Here are some of the things that you can expect to be doing if you decide to become An Agriculture Technician.
|1.||Document and maintain records of precision agriculture information.|
|2.||Compile and analyze geospatial data to determine agricultural implications of factors such as soil quality, terrain, field productivity, fertilizers, and weather conditions.|
|3.||Divide agricultural fields into georeferenced zones, based on soil characteristics and production potentials.|
|4.||Develop soil sampling grids or identify sampling sites, using geospatial technology, for soil testing on characteristics such as nitrogen, phosphorus, and potassium content, pH, and micronutrients.|
|5.||Compare crop yield maps with maps of soil test data, chemical application patterns, or other information to develop site-specific crop management plans.|
You can read more about what do Agriculture Technicians do here.

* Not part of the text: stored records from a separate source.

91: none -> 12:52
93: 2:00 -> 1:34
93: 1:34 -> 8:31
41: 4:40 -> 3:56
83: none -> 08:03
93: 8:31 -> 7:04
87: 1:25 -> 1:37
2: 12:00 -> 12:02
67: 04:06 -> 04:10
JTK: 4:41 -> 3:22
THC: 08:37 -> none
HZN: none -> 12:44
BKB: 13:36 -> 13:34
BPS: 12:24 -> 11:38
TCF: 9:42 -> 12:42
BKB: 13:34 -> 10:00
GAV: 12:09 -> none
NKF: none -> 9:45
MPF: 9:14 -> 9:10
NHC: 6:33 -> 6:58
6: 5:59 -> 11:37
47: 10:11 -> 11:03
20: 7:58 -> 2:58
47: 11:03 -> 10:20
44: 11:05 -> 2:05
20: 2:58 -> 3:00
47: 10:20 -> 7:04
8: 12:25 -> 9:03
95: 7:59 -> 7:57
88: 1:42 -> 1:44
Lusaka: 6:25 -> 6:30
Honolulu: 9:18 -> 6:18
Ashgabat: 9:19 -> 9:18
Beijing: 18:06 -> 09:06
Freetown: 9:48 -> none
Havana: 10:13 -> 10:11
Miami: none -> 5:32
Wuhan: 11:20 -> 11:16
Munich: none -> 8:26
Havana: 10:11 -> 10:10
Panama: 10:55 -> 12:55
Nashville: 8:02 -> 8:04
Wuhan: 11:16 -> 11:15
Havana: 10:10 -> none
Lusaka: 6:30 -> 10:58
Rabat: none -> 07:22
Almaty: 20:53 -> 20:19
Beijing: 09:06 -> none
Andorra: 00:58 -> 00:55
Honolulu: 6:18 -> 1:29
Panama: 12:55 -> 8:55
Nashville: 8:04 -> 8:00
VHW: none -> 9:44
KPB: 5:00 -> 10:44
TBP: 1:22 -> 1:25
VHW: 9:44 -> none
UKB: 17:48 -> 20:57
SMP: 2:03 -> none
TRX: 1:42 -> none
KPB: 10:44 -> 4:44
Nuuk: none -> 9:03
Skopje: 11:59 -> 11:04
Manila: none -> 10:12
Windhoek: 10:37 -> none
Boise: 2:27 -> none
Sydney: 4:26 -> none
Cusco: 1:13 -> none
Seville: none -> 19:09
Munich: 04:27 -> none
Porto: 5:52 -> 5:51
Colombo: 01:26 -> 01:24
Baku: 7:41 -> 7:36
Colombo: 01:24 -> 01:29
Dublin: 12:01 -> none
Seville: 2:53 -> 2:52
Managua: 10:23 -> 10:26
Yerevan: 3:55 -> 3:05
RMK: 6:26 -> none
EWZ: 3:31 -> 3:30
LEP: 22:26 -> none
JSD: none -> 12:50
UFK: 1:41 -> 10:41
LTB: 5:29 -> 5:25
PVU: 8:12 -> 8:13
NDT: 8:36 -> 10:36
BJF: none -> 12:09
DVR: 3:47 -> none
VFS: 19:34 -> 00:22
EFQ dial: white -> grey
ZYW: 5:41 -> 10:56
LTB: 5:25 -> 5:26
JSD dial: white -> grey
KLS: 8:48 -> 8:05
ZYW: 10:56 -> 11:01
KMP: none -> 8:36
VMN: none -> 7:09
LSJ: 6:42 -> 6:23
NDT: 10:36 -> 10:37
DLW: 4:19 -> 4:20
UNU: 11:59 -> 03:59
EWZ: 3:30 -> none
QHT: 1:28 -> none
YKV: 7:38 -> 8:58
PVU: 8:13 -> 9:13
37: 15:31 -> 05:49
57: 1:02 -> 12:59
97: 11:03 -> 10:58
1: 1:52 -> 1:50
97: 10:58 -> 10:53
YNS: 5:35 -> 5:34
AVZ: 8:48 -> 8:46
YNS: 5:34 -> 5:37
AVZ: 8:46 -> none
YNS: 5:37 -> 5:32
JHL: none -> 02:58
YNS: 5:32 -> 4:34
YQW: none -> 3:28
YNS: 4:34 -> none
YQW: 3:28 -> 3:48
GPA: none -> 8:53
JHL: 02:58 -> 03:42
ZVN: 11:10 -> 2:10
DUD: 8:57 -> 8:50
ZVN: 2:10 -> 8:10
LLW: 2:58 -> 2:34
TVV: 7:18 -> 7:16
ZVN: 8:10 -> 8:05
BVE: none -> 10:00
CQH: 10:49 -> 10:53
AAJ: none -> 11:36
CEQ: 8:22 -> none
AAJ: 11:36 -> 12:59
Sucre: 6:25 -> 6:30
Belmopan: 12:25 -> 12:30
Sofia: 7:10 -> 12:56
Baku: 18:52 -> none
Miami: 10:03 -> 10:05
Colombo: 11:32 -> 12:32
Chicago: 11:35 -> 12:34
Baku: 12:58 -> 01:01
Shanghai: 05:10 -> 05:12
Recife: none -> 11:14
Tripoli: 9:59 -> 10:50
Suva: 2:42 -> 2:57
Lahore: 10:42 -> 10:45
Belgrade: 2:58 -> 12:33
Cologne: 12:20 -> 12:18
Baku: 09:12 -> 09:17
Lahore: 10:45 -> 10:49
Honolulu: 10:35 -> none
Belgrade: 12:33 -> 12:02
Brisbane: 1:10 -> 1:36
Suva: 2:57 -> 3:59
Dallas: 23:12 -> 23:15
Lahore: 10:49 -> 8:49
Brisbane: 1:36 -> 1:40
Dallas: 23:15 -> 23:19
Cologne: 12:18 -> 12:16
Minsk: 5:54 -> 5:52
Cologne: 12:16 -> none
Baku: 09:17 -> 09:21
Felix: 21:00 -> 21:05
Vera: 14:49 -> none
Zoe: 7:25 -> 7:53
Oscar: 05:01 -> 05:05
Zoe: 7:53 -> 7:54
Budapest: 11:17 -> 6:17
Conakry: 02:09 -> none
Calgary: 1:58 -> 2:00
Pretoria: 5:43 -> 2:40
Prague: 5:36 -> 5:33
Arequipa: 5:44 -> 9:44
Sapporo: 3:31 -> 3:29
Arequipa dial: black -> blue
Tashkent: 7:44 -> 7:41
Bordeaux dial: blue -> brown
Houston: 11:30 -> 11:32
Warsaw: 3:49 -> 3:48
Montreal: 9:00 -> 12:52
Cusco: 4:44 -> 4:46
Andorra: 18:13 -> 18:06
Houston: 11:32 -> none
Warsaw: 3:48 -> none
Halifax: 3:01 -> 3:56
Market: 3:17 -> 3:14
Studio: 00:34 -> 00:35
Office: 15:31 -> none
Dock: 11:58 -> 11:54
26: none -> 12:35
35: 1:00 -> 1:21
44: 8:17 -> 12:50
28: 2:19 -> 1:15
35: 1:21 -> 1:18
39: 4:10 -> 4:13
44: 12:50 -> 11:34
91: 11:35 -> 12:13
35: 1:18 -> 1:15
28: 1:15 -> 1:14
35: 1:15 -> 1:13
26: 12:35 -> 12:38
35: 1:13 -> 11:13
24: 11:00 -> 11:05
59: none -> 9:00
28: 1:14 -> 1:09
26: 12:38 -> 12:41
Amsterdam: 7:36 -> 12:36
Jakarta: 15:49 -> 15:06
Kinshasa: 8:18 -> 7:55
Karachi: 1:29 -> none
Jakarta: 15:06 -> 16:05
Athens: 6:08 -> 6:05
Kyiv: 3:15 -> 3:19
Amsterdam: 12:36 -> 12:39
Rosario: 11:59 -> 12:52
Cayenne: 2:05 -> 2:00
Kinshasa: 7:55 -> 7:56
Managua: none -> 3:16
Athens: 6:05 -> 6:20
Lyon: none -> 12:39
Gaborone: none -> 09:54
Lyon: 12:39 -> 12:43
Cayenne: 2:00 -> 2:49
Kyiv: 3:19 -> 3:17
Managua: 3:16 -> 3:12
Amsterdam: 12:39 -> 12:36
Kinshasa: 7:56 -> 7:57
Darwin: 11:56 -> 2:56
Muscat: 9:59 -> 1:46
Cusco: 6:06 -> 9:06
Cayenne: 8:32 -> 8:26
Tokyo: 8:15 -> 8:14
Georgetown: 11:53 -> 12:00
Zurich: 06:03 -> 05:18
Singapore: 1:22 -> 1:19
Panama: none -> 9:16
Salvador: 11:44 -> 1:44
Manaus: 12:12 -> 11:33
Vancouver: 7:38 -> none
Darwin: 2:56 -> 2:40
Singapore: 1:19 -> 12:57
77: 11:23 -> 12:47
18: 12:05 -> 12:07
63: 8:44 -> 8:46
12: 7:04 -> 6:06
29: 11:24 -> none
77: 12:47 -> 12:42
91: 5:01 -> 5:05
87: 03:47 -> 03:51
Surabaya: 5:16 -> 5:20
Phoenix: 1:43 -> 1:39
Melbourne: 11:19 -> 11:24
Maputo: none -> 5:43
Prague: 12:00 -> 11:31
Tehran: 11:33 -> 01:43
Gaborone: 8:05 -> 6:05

Generally, people who are suited for this job have Integrity and Attention to Detail. Here are their top 5 characteristics.
|2.||Attention to Detail|
Are Agriculture Technicians introverts or extroverts?
According to our introvert and extrovert rating score, Agriculture Technicians are ranked #156 out of 974 jobs for introverts and #830 for extroverts.
They apply theory and principles of environmental engineering to modify, test, and operate equipment and devices used in the prevention, control, and remediation of environmental problems, including waste treatment and site remediation, under the direction of engineering staff or scientist. May assist in the development of environmental remediation devices.
They test or analyze geological samples, crude oil, or minerals to detect presence of petroleum, gas, or mineral deposits indicating potential for exploration or production or to determine physical or chemical properties to ensure that products meet quality standards.
They perform laboratory and field tests to monitor the environment and investigate sources of pollution, including those that affect health, under the direction of an environmental scientist, engineer, or other specialist. May collect samples of gases, soil, water, and other materials for testing.
They provide technical assistance regarding the conservation of soil, water, forests, or related natural resources. May compile data pertaining to size, content, condition, and other characteristics of forest tracts, under the direction of foresters; or train and lead forest workers in forest propagation, fire prevention and suppression. May assist conservation scientists in managing, improving, and protecting rangelands and wildlife habitats.
They adjust and operate surveying instruments, such as the theodolite and electronic distance-measuring equipment, and compile notes, make sketches and enter data into computers.